In times of economic and regulatory uncertainty the support of a strong advisory team is especially important, Shea notes.
“I would say right now, given all of the uncertainty, it’s really important to have good advisors – a good accountant who’s going to be able to keep you up to date on what’s going on and a good lawyer who’s going to be able to keep you up to date on what’s going on from the other end,” Shea said.
She recommends looking for a law firm with a diverse and robust corporate practice group and suggests subscribing to e-newsletters published by trusted law and accounting firms to stay up to date with laws and regulations that could impact your business or industry.

On-again-off-again tariffs are a timely regulatory issue that Steven Y. Solomon, a partner at Harter Secrest & Emery LLP, is monitoring closely. Solomon’s clients tend to have staff sizes ranging from a handful of employees to 150 and come from a wide swath of industries.
“Tariffs either impact or potentially impact a large portion of my client base,” Solomon said. “Certainly I have some clients that for the most part are not going to be impacted just by the nature of what they’re doing, but even if your business isn’t one that imports products or imports materials that might be subject to a tariff, you still have consumers who might be worried about the impact of the tariffs on their pocketbook and therefore may be buying less.”
Solomon has seen businesses in some industries like construction pre-ordering inventory for themselves or their customers to get ahead of potential tariffs, but that’s not always possible due to access to capital or other issues.
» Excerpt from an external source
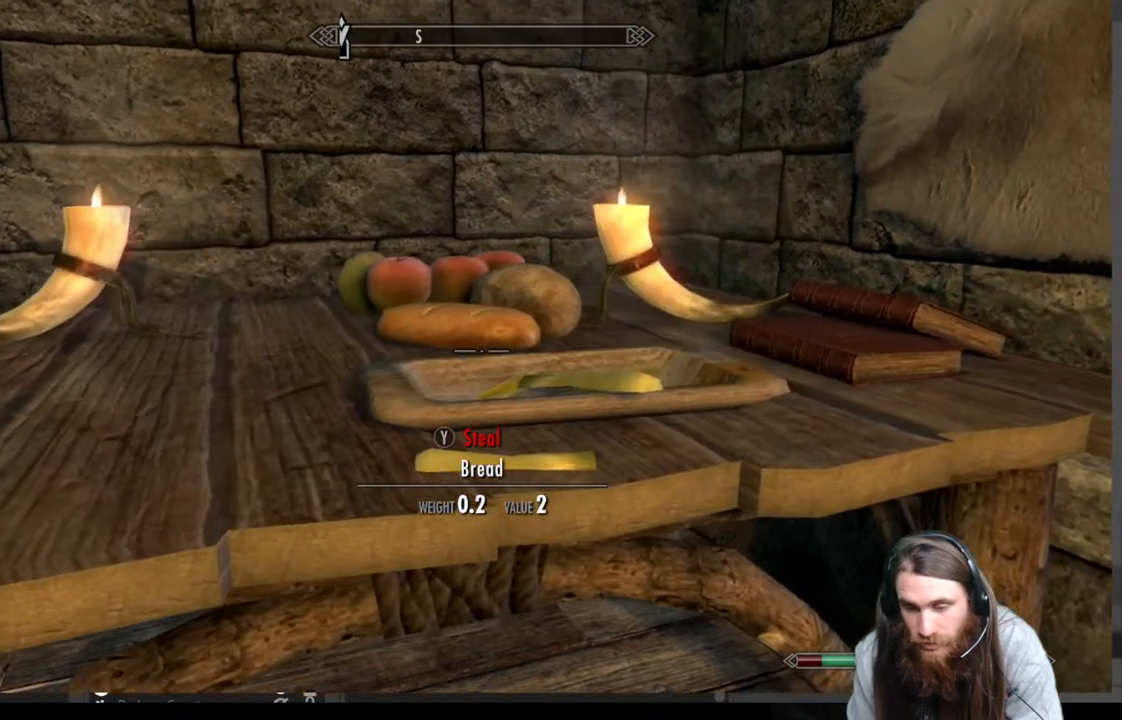
{"buttons": [], "left_stick": "center", "right_stick": "up", "events": [[417, "right_stick", "up"]]}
“Try and focus on your business,” Solomon said. “If you know there is something that you can do on a preventative scale like purchasing materials look into it, but don’t get frantic about it.”
He recommends that if your business has enough personnel, it could be helpful for someone to act as a point person to help monitor tariffs or any other trending regulatory issue of interest.
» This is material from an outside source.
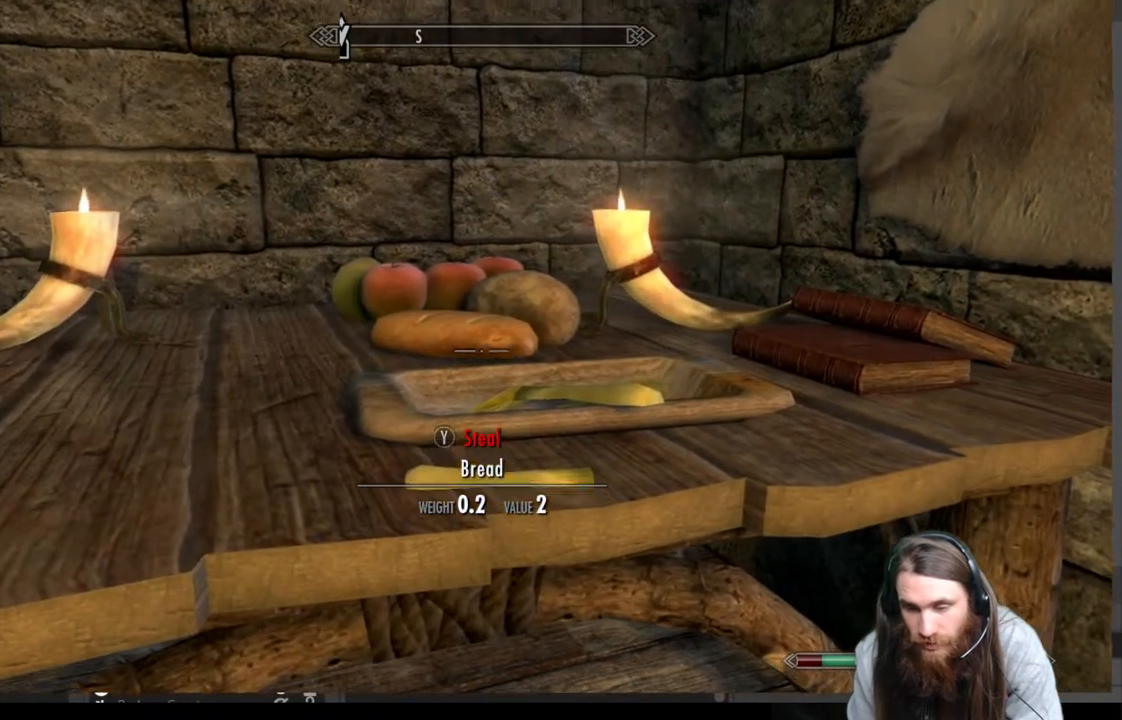
{"buttons": [], "left_stick": "center", "right_stick": "center", "events": [[150, "right_stick", "center"], [217, "Y", "down"], [333, "Y", "up"]]}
“And take advantage of your advisors,” Solomon said. “I don’t say that as a selling point for lawyers. Don’t be afraid to call your accountant, your insurance agent, your payroll company, your attorney and say, ‘I heard of a new regulation out there, am I supposed to be doing something with my employees?’”
Solomon says smaller businesses may be reluctant to spend money pre-emptively, but a small amount of money to talk to an advisor for half an hour could end up saving them tens of thousands of dollars down the road.
Caurie Putnam is a Rochester-area freelance writer.